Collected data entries
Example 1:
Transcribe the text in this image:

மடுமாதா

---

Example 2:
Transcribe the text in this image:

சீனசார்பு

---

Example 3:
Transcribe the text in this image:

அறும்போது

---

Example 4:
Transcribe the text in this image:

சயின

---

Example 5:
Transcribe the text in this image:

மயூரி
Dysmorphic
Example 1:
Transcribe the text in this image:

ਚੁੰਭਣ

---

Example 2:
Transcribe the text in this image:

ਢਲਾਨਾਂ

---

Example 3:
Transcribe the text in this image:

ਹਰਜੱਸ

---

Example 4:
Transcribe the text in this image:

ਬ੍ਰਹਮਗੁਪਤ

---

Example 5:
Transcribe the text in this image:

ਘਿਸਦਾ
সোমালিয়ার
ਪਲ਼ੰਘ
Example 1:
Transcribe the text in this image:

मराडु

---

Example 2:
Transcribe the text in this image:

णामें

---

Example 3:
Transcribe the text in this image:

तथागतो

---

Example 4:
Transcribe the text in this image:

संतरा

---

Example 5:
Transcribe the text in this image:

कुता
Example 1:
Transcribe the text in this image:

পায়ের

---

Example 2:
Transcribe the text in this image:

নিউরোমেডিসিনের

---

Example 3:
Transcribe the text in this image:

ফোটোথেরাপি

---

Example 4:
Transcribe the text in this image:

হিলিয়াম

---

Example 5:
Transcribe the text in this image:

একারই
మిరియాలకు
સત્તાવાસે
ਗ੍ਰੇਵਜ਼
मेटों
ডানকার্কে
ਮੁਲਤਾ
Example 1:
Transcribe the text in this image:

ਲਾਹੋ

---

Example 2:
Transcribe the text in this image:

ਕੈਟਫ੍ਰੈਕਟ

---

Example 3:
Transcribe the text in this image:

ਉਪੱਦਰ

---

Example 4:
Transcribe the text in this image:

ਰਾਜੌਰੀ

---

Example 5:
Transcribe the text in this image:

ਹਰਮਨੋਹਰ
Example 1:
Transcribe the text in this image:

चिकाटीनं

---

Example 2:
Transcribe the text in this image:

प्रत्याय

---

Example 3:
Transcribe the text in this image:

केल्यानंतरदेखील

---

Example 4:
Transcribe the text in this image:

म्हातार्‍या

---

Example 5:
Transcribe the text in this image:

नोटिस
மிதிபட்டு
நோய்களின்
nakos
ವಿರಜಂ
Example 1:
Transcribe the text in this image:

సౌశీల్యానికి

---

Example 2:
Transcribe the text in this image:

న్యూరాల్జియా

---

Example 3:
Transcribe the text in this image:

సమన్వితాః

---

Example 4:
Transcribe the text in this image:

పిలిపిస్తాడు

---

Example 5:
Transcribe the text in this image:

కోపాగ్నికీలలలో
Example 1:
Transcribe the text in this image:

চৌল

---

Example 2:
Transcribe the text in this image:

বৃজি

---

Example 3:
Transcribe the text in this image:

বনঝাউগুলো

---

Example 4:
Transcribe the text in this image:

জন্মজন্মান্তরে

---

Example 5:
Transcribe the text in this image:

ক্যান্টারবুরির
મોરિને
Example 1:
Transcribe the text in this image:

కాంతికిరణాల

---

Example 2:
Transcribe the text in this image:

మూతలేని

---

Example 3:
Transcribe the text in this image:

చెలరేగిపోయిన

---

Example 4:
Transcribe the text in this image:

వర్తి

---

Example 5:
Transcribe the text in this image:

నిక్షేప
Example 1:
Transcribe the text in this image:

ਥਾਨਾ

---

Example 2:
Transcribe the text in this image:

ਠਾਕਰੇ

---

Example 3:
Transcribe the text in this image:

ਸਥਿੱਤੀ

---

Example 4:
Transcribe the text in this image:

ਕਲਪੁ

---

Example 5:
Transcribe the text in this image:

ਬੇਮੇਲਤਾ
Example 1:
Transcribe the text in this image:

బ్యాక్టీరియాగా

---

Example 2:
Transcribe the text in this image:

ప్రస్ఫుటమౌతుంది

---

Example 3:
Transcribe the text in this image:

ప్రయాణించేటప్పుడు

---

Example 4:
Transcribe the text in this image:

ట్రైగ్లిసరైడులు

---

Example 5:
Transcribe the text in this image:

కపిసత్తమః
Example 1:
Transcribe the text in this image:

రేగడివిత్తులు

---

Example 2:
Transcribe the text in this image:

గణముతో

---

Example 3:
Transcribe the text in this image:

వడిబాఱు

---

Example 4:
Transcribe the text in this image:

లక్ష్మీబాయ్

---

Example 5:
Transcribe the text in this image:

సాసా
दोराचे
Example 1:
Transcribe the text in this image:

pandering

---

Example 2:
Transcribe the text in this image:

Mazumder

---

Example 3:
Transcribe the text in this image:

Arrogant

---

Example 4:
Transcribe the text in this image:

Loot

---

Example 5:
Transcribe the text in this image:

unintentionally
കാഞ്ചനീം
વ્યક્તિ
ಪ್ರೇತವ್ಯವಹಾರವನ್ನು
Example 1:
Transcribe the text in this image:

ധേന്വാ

### [EXERCISE INSTRUCTIONS]
Output every record exactly as written, with nothing dropped.

### [TASK OUTPUT]
Example 1:
Transcribe the text in this image:

மடுமாதா

---

Example 2:
Transcribe the text in this image:

சீனசார்பு

---

Example 3:
Transcribe the text in this image:

அறும்போது

---

Example 4:
Transcribe the text in this image:

சயின

---

Example 5:
Transcribe the text in this image:

மயூரி
Dysmorphic
Example 1:
Transcribe the text in this image:

ਚੁੰਭਣ

---

Example 2:
Transcribe the text in this image:

ਢਲਾਨਾਂ

---

Example 3:
Transcribe the text in this image:

ਹਰਜੱਸ

---

Example 4:
Transcribe the text in this image:

ਬ੍ਰਹਮਗੁਪਤ

---

Example 5:
Transcribe the text in this image:

ਘਿਸਦਾ
সোমালিয়ার
ਪਲ਼ੰਘ
Example 1:
Transcribe the text in this image:

मराडु

---

Example 2:
Transcribe the text in this image:

णामें

---

Example 3:
Transcribe the text in this image:

तथागतो

---

Example 4:
Transcribe the text in this image:

संतरा

---

Example 5:
Transcribe the text in this image:

कुता
Example 1:
Transcribe the text in this image:

পায়ের

---

Example 2:
Transcribe the text in this image:

নিউরোমেডিসিনের

---

Example 3:
Transcribe the text in this image:

ফোটোথেরাপি

---

Example 4:
Transcribe the text in this image:

হিলিয়াম

---

Example 5:
Transcribe the text in this image:

একারই
మిరియాలకు
સત્તાવાસે
ਗ੍ਰੇਵਜ਼
मेटों
ডানকার্কে
ਮੁਲਤਾ
Example 1:
Transcribe the text in this image:

ਲਾਹੋ

---

Example 2:
Transcribe the text in this image:

ਕੈਟਫ੍ਰੈਕਟ

---

Example 3:
Transcribe the text in this image:

ਉਪੱਦਰ

---

Example 4:
Transcribe the text in this image:

ਰਾਜੌਰੀ

---

Example 5:
Transcribe the text in this image:

ਹਰਮਨੋਹਰ
Example 1:
Transcribe the text in this image:

चिकाटीनं

---

Example 2:
Transcribe the text in this image:

प्रत्याय

---

Example 3:
Transcribe the text in this image:

केल्यानंतरदेखील

---

Example 4:
Transcribe the text in this image:

म्हातार्‍या

---

Example 5:
Transcribe the text in this image:

नोटिस
மிதிபட்டு
நோய்களின்
nakos
ವಿರಜಂ
Example 1:
Transcribe the text in this image:

సౌశీల్యానికి

---

Example 2:
Transcribe the text in this image:

న్యూరాల్జియా

---

Example 3:
Transcribe the text in this image:

సమన్వితాః

---

Example 4:
Transcribe the text in this image:

పిలిపిస్తాడు

---

Example 5:
Transcribe the text in this image:

కోపాగ్నికీలలలో
Example 1:
Transcribe the text in this image:

চৌল

---

Example 2:
Transcribe the text in this image:

বৃজি

---

Example 3:
Transcribe the text in this image:

বনঝাউগুলো

---

Example 4:
Transcribe the text in this image:

জন্মজন্মান্তরে

---

Example 5:
Transcribe the text in this image:

ক্যান্টারবুরির
મોરિને
Example 1:
Transcribe the text in this image:

కాంతికిరణాల

---

Example 2:
Transcribe the text in this image:

మూతలేని

---

Example 3:
Transcribe the text in this image:

చెలరేగిపోయిన

---

Example 4:
Transcribe the text in this image:

వర్తి

---

Example 5:
Transcribe the text in this image:

నిక్షేప
Example 1:
Transcribe the text in this image:

ਥਾਨਾ

---

Example 2:
Transcribe the text in this image:

ਠਾਕਰੇ

---

Example 3:
Transcribe the text in this image:

ਸਥਿੱਤੀ

---

Example 4:
Transcribe the text in this image:

ਕਲਪੁ

---

Example 5:
Transcribe the text in this image:

ਬੇਮੇਲਤਾ
Example 1:
Transcribe the text in this image:

బ్యాక్టీరియాగా

---

Example 2:
Transcribe the text in this image:

ప్రస్ఫుటమౌతుంది

---

Example 3:
Transcribe the text in this image:

ప్రయాణించేటప్పుడు

---

Example 4:
Transcribe the text in this image:

ట్రైగ్లిసరైడులు

---

Example 5:
Transcribe the text in this image:

కపిసత్తమః
Example 1:
Transcribe the text in this image:

రేగడివిత్తులు

---

Example 2:
Transcribe the text in this image:

గణముతో

---

Example 3:
Transcribe the text in this image:

వడిబాఱు

---

Example 4:
Transcribe the text in this image:

లక్ష్మీబాయ్

---

Example 5:
Transcribe the text in this image:

సాసా
दोराचे
Example 1:
Transcribe the text in this image:

pandering

---

Example 2:
Transcribe the text in this image:

Mazumder

---

Example 3:
Transcribe the text in this image:

Arrogant

---

Example 4:
Transcribe the text in this image:

Loot

---

Example 5:
Transcribe the text in this image:

unintentionally
കാഞ്ചനീം
વ્યક્તિ
ಪ್ರೇತವ್ಯವಹಾರವನ್ನು
Example 1:
Transcribe the text in this image:

ധേന്വാ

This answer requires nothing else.